# Wie Profil löschen?



## Oberst (23. März 2006)

hallo

kann mir wer sagen wir ich mein profil aus der datenbank löschen kann?


danke


----------



## B3N (23. März 2006)

Hallo Oberst,

wenn du dein Profil 3 Monate nicht aktualisierst, wird es automatisch aus der Datenbank gelöscht. 

B3N

PS: Ich hab dich mal ins richtige Forum verschoben. 


			Dieser Inhalt steht nur eingeloggten Mitgliedern zur Verfügung.


----------



## Corydon (24. März 2006)

Hi,

es wurde ja bereits gesagt, daß das Char-Lösch-System erstmal so bleiben soll wie es ist (wenn ich micht recht entsinne), da sonst eine Accountverwaltung oder ähnliches eingebaut werden müsste.

Ich habe da folgenden Verbesserungsvorschlag:

Im Addon einen Slash-Befehl einfügen der z.B. heißen könnte
_/blasc delete-me_

Das hätte dann zur Folge, daß der Charakter, der diesen Befehl eintippt, hier in der Datenbank gelöscht wird beim nächsten Upload.

Wenn das passiert ist, muss der User dann anschließend im Spiel im Addon-Menü für den entsprechenden Charakter das Häkchen beim BLASC-Profiler entfernen, damit dieser Char bei nächsten Upload nicht wieder mit hochgeladen wird.

Ich weiß nicht, ob ihr BLASC Leute es besser findet, wenn ihr links unten auf eurer Seite mit stolzen 150.000 Charakateren aufwarten könnt, wovon möglicherweise eine enorme Dunkelziffer Karteileichen sind, oder ob ihr lieber eine aufgeräumte Charakter-Datenbank haben wollt und gleichzeitig etlichen Usern den Wunsch erfüllt, ihre eigenen Karteileichen nicht mehr in der BLASC-Suche zu finden )

Okay, das ist nur mein Vorschlag. Ich sehe auch keine Möglichkeit, daß so eine Funktion mißbraucht werden könnte.

Ansonsten:
Eine tolle Seite! Ich benutze sie täglich!
Macht weiter so, Leute!




			Dieser Inhalt steht nur eingeloggten Mitgliedern zur Verfügung.


----------



## B3N (24. März 2006)

Corydon schrieb:
			
		

> Hi,
> 
> es wurde ja bereits gesagt, daß das Char-Lösch-System erstmal so bleiben soll wie es ist (wenn ich micht recht entsinne), da sonst eine Accountverwaltung oder ähnliches eingebaut werden müsste.
> 
> ...




Hallo Corydon,

vielen Dank für deinen Vorschlag, ich werd diesen in unserer nächsten Diskussionsrunde anbringen und dann schauen wir was dabei rauskommt. Vom Grundgedanke her schonmal nicht schlecht.
..............................
> [Deine Aufgabe]:
Gib für jeden Beitrag der Forumsdiskussion über das Löschen eines Profils den Namen des Verfassers und das Datum an, in der Reihenfolge, in der die Beiträge erscheinen. Die anschließenden Zeilen sind eigenständiges Material und gehören nicht zur Forumsdiskussion.

> [Gespeicherte Daten]:
..............................
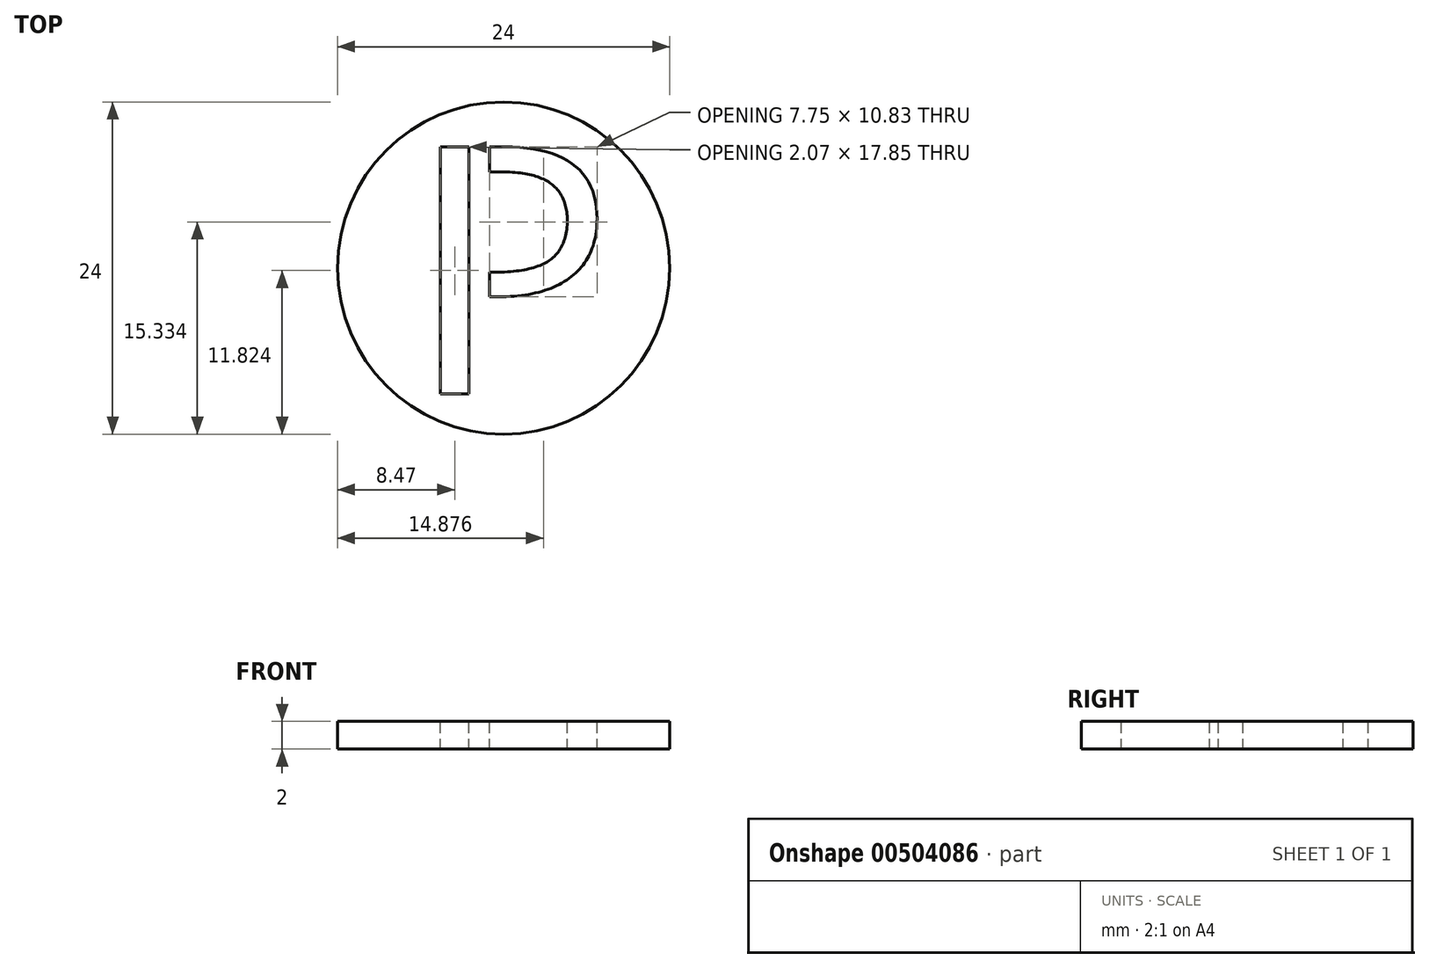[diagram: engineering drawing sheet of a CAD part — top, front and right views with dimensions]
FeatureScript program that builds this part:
..............................
> [Ergebnis]:
1. Oberst, 23. März 2006
2. B3N, 23. März 2006
3. Corydon, 24. März 2006
4. B3N, 24. März 2006